Its monthly traffic report, published on April 16, showed full-service Singapore Airlines carried 665,000 passengers in March, down 62.9% from 1.8 million in the same month in 2019.

While capacity, measured by available seat kilometres (ASK) was 37.8% lower in March, the decline in demand, or revenue passenger kilometres (RPK), was more rapid, at 57.2%. As a result, load factor tumbled 25.3 percentage points to 55.7%.

The load factor decline was most severe in East Asia, with flights to that region falling 43.2 percentage points to 39.5%.

It was a similarly grim picture at SIA's low-cost carrier, Scoot, which suffered a 65.2% decline in passenger numbers, to 318,000. Load factor was down 16 percentage points to 69.5%.

"Market conditions deteriorated rapidly in March [2020] as the COVID-19 outbreak progressively spread throughout Europe, North America and beyond, and as border controls and travel restrictions became widespread across the globe," SIA said.

This month, SIA and regional wing, SilkAir, are operating just 4% of their normal schedules and Scoot approximately 2%. About 10 of the airline group's roughly 200 aircraft were in operation for the limited passenger network.

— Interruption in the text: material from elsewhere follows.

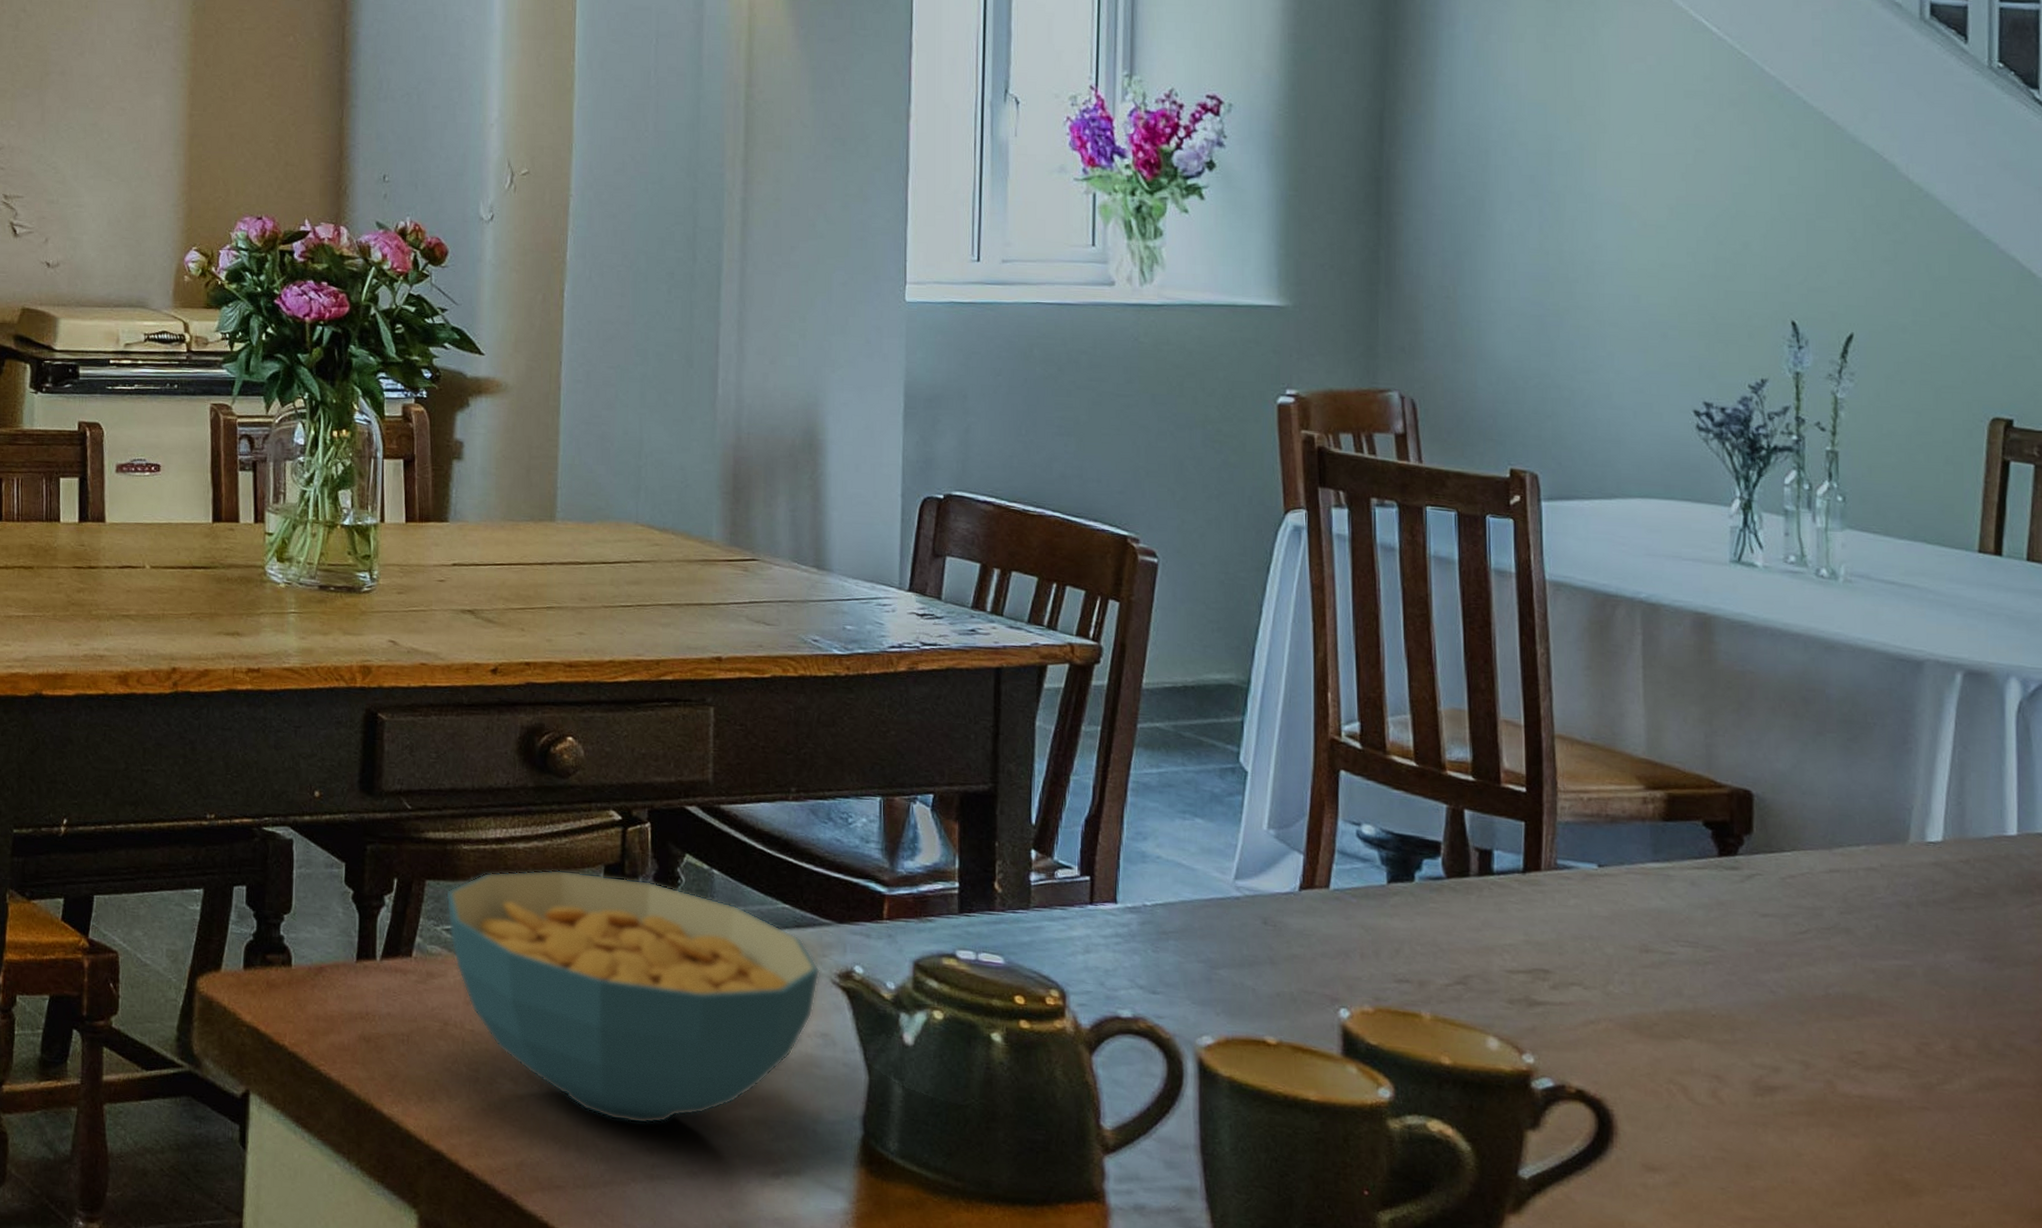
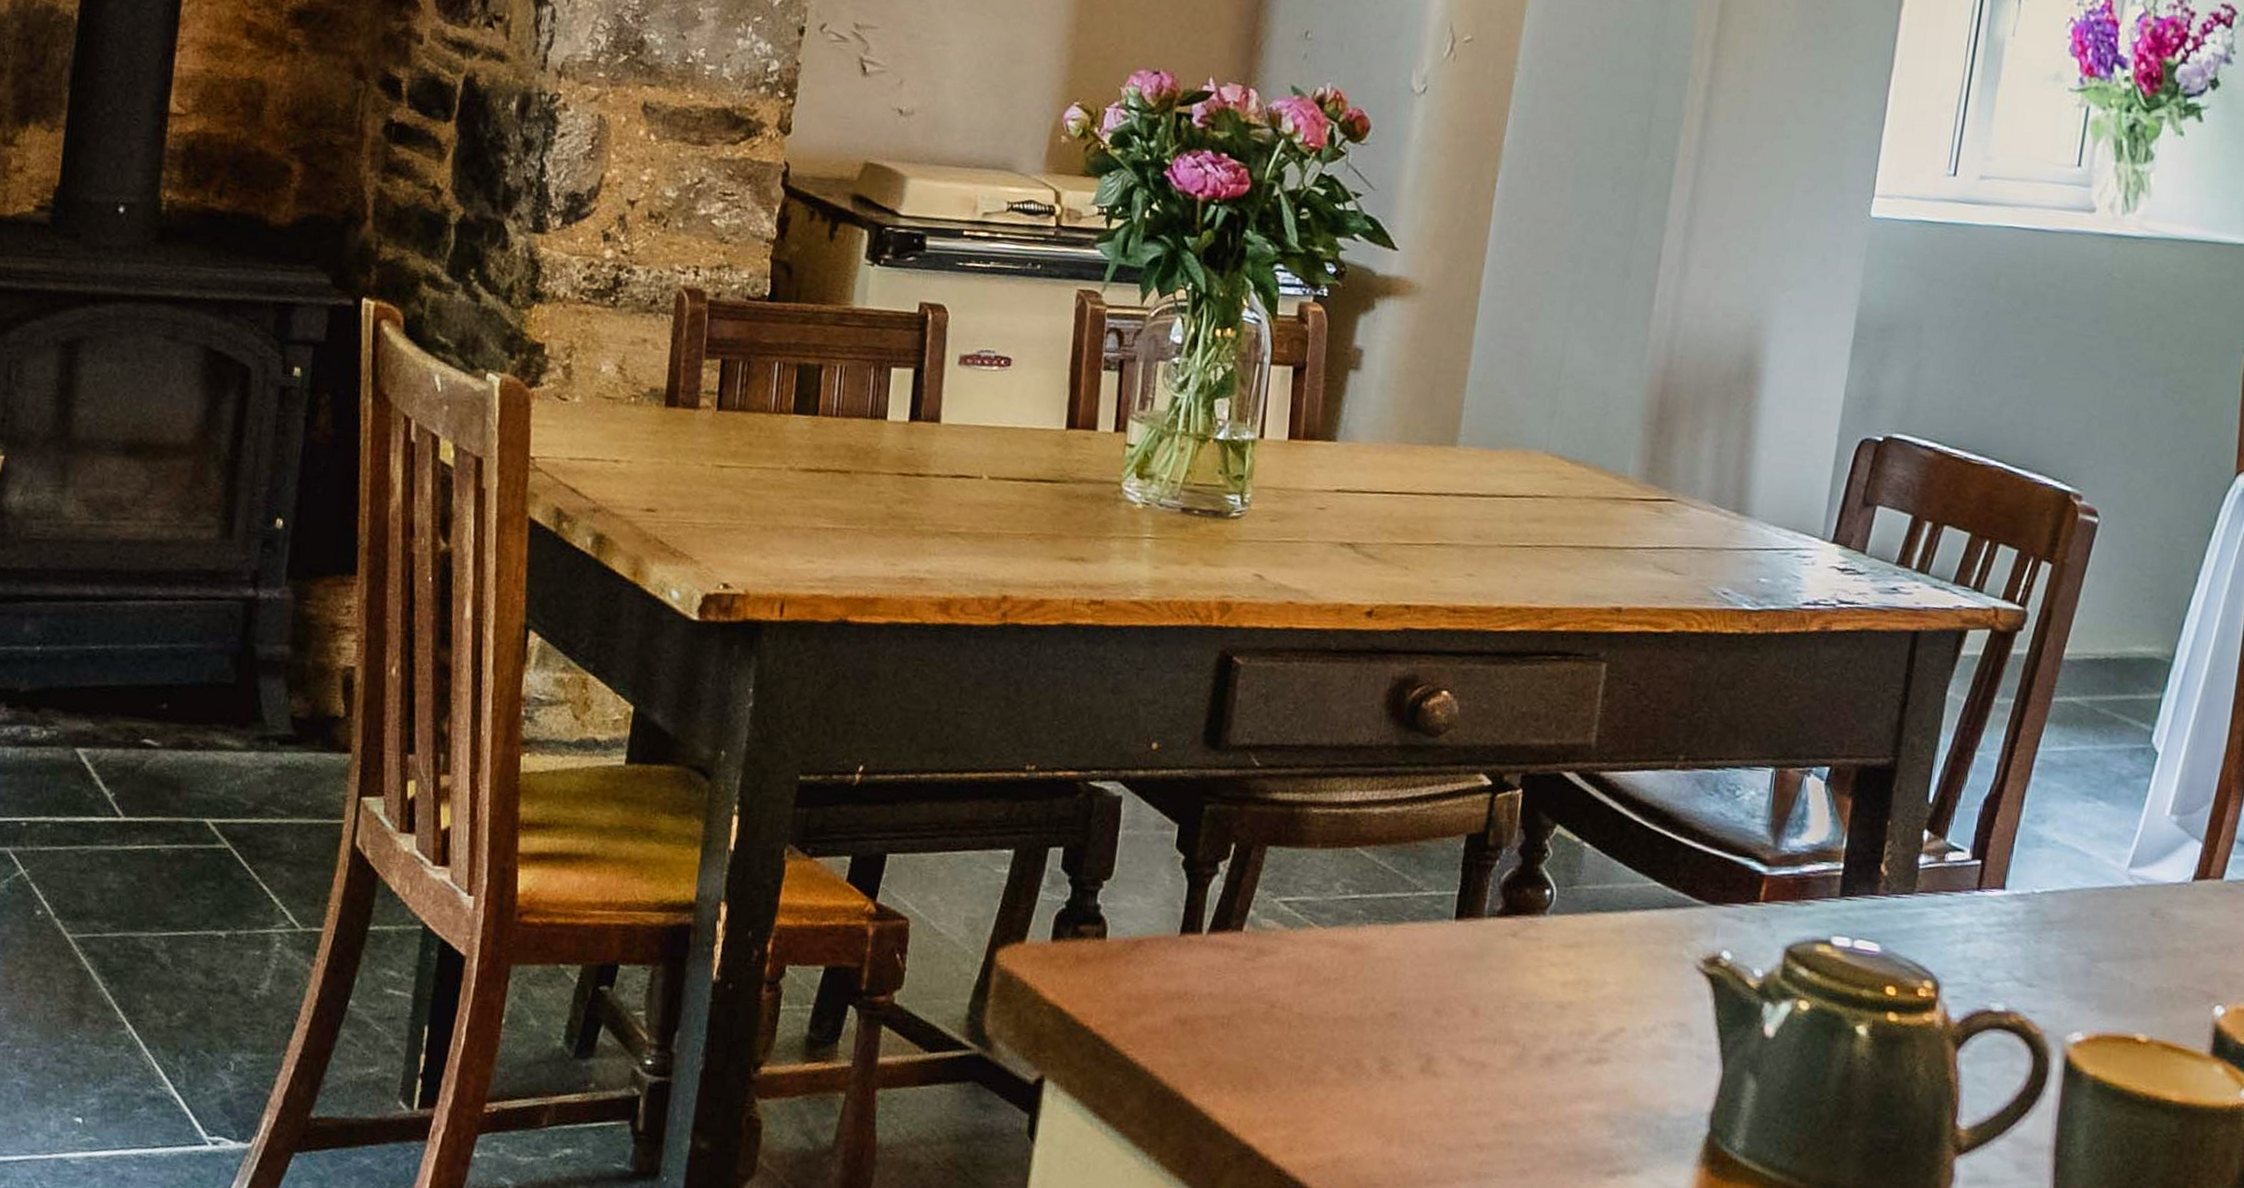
cereal bowl: present [445,869,820,1124] -> none [1286,838,1686,1118]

Reduced flying and other measures have cut costs, but SIA said much of the group’s expenditure was "unavoidable regardless of the number of flights mounted" and therefore did not fully offset the contraction in passenger revenue.

Additionally, the airline group said capacity cuts had led to the company being in an "over-hedged position with respect to fuel consumption", with those fuel hedges expected to generate substantial losses.

"Looking forward, the Group may need to extend these capacity cuts if border controls and travel restrictions remain in place and travel demand continues to be low," SIA said.

"Overall, the global COVID-19 outbreak is expected to have a material impact on the SIA Group’s financial performance in the fourth quarter of the financial 2019-20 year."

On a more positive note, SIA said cargo demand had held up, with the company continuing to operate its freighter aircraft as planned.

It had been "selectively deploying passenger aircraft on cargo-only flights to meet demand from global supply chains", given the reduction in passenger flights had led to less cargo capacity.